Lied 53

Lied (Psalm) 53

Yâ-hwéh is de Hoop van Yisrâ’ë ́l, de verrijzenis (Vergelijk met Lied 14)

1. Voor de koorleider betreffende ziekte, een onderwijzing van David. 2. De dwaas zegt in zijn hart: “Er is geen Almachtige.” Zij handelen verderfelijk, zij bedrijven gruwelijk onrecht; er is niemand die goeddoet. 3. Yâ-hwéh heeft uit de hemel neergezien op de mensenkinderen, om te zien of er iemand verstandig was, iemand die Yâ-hwéh zocht. 4. Ieder van hen heeft zich afgekeerd, tezamen zijn zij verdorven, er is niemand die goed doet, zelfs niet één. 5. Hebben zij dan geen kennis die onrecht bedrijven, die mijn volk opeten alsof zij brood aten?

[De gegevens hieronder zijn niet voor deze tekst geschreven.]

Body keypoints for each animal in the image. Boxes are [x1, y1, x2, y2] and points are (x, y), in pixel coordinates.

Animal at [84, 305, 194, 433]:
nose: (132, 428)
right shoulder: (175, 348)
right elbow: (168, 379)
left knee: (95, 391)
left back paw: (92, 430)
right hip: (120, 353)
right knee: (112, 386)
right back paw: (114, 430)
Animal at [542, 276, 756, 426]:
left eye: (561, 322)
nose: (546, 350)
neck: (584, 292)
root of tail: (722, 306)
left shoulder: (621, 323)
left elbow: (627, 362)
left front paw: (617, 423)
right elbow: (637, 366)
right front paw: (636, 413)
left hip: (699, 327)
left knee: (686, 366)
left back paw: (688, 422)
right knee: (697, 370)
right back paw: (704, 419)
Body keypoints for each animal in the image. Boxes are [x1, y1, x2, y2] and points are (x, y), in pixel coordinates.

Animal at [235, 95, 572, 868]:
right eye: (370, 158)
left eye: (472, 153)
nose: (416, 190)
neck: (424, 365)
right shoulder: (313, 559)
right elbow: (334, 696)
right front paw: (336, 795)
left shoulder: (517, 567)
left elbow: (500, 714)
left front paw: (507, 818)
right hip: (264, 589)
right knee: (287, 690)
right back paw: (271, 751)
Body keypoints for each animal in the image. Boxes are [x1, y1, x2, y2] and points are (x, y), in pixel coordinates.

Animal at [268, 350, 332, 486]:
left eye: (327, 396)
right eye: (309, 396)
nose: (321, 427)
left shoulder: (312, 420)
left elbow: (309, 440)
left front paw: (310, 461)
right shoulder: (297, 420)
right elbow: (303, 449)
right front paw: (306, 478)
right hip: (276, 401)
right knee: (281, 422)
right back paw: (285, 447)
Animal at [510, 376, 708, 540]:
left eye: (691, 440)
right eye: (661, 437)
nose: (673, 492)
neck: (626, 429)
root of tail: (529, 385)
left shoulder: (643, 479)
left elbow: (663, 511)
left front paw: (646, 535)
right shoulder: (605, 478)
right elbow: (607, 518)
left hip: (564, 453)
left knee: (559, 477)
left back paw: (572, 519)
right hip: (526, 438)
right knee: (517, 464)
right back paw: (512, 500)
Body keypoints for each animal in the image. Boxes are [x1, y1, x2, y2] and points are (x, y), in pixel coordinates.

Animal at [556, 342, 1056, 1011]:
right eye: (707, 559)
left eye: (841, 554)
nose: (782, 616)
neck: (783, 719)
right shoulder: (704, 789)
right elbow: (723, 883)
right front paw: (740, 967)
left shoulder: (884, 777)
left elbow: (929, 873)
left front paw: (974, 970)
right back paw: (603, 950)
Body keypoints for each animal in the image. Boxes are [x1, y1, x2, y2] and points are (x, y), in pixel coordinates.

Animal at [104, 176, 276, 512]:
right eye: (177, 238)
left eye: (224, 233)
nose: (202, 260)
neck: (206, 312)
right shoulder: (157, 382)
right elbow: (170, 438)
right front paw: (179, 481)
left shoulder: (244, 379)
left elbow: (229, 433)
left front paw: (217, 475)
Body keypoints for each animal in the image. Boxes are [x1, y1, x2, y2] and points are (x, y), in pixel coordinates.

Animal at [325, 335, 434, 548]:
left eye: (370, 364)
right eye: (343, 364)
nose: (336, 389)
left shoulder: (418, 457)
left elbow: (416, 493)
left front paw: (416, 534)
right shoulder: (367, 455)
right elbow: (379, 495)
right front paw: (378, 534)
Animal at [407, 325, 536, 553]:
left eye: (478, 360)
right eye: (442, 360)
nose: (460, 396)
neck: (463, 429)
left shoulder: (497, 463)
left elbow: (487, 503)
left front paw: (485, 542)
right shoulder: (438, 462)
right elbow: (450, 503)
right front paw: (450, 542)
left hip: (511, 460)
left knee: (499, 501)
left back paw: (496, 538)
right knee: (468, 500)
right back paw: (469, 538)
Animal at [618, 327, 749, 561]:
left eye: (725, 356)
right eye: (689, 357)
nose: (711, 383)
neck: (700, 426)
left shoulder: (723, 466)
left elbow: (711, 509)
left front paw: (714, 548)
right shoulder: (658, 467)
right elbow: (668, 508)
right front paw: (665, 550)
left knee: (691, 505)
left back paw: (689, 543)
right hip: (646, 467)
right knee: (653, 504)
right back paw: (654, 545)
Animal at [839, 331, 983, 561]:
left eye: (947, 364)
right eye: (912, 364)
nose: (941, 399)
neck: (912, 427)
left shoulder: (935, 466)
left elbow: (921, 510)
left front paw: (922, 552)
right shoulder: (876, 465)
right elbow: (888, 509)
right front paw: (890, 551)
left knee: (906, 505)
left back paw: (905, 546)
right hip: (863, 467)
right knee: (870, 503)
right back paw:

Zij roepen Yâ-hwéh niet aan. 6. Daar zijn zij door angst bevangen, maar er was niets angstwekkends; want Yâ-hwéh heeft de beenderen van jouw belagers verstrooid. Je hebt hen te schande gemaakt, omdat Yâ-hwéh hen heeft verworpen. 7. Och, dat Israëls volkomen verlossing uit Sion kwam! Wanneer Yâ-hwéh de gevangenen van Zijn volk laat terugkeren, dan zal Jakob zich verheugen, dan zal Israël verblijd zijn.